Another impressive lady, Kamala, works in six houses as a cook, earning about `25,000 a month. As there are many flats where both adult members of the family work, she has no difficulty in finding work. She is in her late thirties, gets up at 5 am every day, finishes the cooking in her own home and leaves for work at 6 am. After finishing work in two houses, she returns home to feed her children and pack their lunches. After washing clothes, she leaves her home against at 10 am to work in two houses, both of which are occupied by eldery couples. She makes for them simple, hot, digestible food, gives them baths, dresses them, feeds them and returns home at about 1 pm.
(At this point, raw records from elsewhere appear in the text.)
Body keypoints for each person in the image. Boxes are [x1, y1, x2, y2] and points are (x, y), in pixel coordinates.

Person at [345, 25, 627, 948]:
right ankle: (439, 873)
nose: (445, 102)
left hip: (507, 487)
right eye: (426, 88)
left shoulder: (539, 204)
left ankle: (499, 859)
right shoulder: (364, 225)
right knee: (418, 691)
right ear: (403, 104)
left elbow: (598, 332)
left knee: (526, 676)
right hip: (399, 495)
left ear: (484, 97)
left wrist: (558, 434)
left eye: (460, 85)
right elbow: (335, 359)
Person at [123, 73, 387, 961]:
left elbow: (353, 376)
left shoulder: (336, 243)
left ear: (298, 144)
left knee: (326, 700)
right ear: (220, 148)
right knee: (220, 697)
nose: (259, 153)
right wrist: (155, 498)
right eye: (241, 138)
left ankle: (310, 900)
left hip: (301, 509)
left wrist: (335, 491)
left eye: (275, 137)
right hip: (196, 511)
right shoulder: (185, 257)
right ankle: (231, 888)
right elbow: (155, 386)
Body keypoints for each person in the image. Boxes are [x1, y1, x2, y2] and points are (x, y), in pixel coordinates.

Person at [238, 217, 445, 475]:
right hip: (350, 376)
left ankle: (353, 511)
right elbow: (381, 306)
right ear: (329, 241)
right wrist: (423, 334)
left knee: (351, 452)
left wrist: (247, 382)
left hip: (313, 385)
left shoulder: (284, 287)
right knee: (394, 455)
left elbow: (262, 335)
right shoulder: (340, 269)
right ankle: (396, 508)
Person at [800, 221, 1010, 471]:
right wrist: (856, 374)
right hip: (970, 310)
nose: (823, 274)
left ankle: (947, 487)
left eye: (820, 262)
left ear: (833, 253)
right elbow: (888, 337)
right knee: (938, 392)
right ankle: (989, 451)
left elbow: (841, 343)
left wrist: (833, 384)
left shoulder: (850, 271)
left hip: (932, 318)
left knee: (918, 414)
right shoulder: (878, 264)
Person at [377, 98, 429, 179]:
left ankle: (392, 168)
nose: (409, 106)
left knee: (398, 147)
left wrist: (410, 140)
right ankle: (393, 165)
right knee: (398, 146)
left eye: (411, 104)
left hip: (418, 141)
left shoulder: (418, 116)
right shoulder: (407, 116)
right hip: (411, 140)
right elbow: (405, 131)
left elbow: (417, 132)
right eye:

After preparing some snacks for her children, she sets out for her afternoon shift that involves preparing dinner and tiffin in two more houses. Kamala finally returns home at 7 pm, chats with her children, discusses their homework and spends some quality time with them.
Yet another inspirational lady, I know is Shanthi. She works day and night to see her children educated. She rises at 4 am and from 4.30am supplies nearly 150 milk packets to nearby households, earning `6,000 a month. She collects washed clothes from many houses, and gets them pressed by her husband whose job is to iron the clothes and return them to deliver them back. Their children are studying BCom and nursing.
Women, academically qualified or not, have their own dreams and strain every nerve to realise them. It is said that there is a woman behind the success of every man. Today, the woman stands behind her own success and that of her family.
Of course, not every woman has a ‘success’ story. There is a flower vendor who struggles the entire day to make both ends to meet, only to go home and be beaten up by her drunken husband, who just makes the house messy through his excretions. The fragrance of flowers in her small flower stall have not permeated her hut.
Still, the standard of living in many households has improved considerably purely through the efforts of the enthusiastic Aam Aurath, often with a high degree of involvement and commitment. Women’s empowerment does not only lie in academic achievements or hi-fi jobs but also in will and determination. Let us celebrate the success of such women who form the base of Indian society.